Although the service is just for Amazon employees in Seattle today, if it succeeds in improving employee satisfaction and lowering costs, Amazon could theoretically offer it more broadly to other companies or directly to consumers.
Amazon has a number of open roles, including product managers and designers, for Amazon Care as it looks to expand the team. Its care providers, including the physicians and nurses, are technically employed by a separate subsidiary called Oasis Medical. That provision ensures that Amazon won't possess knowledge about its employees' health that it's not legally entitled to have.
Amazon isn't the only technology company to set up its own primary care clinics for its workers. Apple has its own clinics, called AC Wellness, which are intended to provide high-quality care to employees working out of its California headquarters.

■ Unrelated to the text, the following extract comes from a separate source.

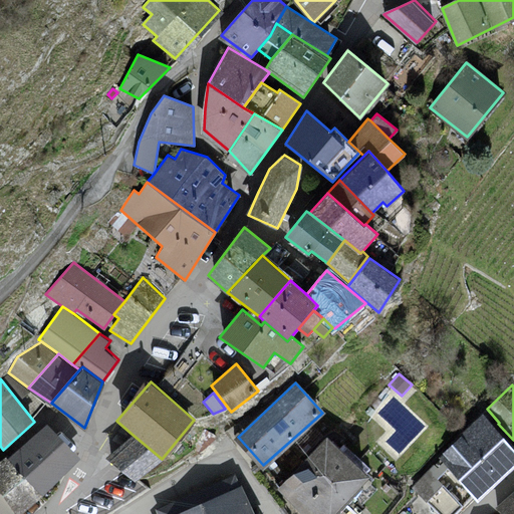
[(474,496),(477,500),(513,466),(513,450),(482,415),(437,456),(440,459),(474,496)]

Amazon Care is just one part of Amazon's overall health care strategy. As an employer, it is working with J.P. Morgan and Berkshire Hathaway on an effort called Haven to reduce costs and bolster the quality of care for the companies' combined 1.2 million workers. The company is also working on health initiatives within its cloud group, where it has focused on voice technology and machine learning tools; the Alexa voice assistant team; and its pharmacy division, PillPack, which the company acquired in 2018.